Increasingly, I am seeing the virtues of collaborative intent, and appreciating better understanding how this happens. I have also been very lucky to have been involved in some of the strategic thinking underpinning collaborative activity (like @CollabMelbourne), so I'm also getting a sense of how this works in practice. (One of the many upsides to going out and getting involved in what you believe in!)
At the last @CollabMelbourne strategy session, Andrew (@drfroth) talked about his conceptualisation of the Collab network. He saw that people are drawn together around a shared set of values, with mixed overlapping interests, but diverse areas where they actually apply themselves. So I should note - this post is just my articulation of his idea.
It seemed insightful at the time, and over the last few weeks it has come up a few times, and is proving itself useful as a frame for thinking about shepherding collaborative endeavors.

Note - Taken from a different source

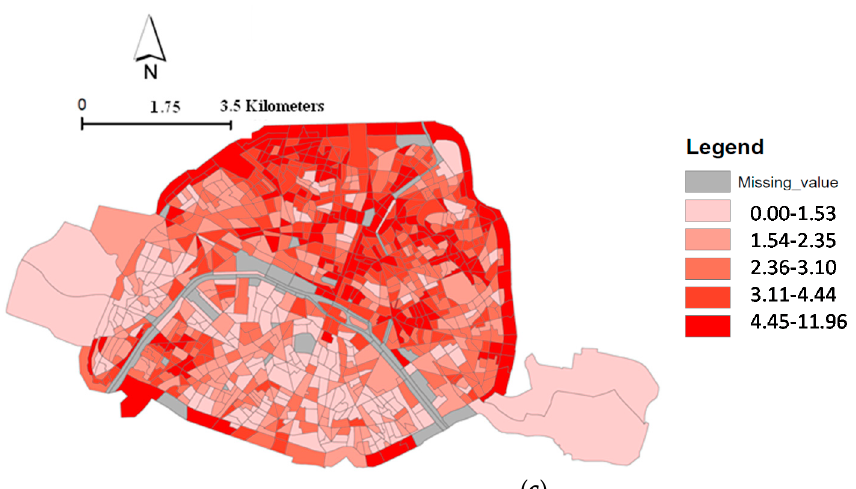
Figure 3. Spatial distribution of the rate of adults deaths attributable to NO 2 among total death, at the census block level, Paris city; ( a ) without spatial variability of NO 2 exposure in Paris; ( b ) with spatial variability of NO 2 between census blocks; ( c ) with spatial variability of NO 2 and socio-economic level between census blocks (according Dutch study [14]).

A few days later, finally watching Simon Sinek's TED talk on leadership (and the importance of the 'why'), I had an inescapable - very graphical - sense that his concentric circles were describing the same thing. Perhaps - where he talks about motivation and what speaks to us - it is this psychology that underpins why it is so effective for the Collaboratory to bring people together around their values.
This is how I see the mesh of Andrew's conceptualisation (the top line) and Sinek's three concentric circles. The idea is to describe how a network can organise around ideas, despite a valuable diversity:
As it turns out, Andrew has been even busier putting these thoughts into action, applying the principles to @VivMcW's upcoming conference (re the uses of improv in organisations - note she's looking for organisations to get involved). Centralising the 'why' in understanding the conference is valuable. I was also really excited to hear his thoughts on the 'what' - using time at the conference for participants to envision and design how they are going to be able to apply what they take away in their own organisations.
This is a fantastic idea if it can be done well (following some trial and error), and may really bridge the gap between the excitement of an inspirational event, and how to make that mean something more significant for us. So many events are great while they're on, but processing and applying the experience only happens - if at all - in the following days and weeks, with variable results.
The 3-element model has clearly been paying its dues, and I'm very interested to further explore how it can guide the formation of collaborative groups and events. Do you have thoughts or experiences?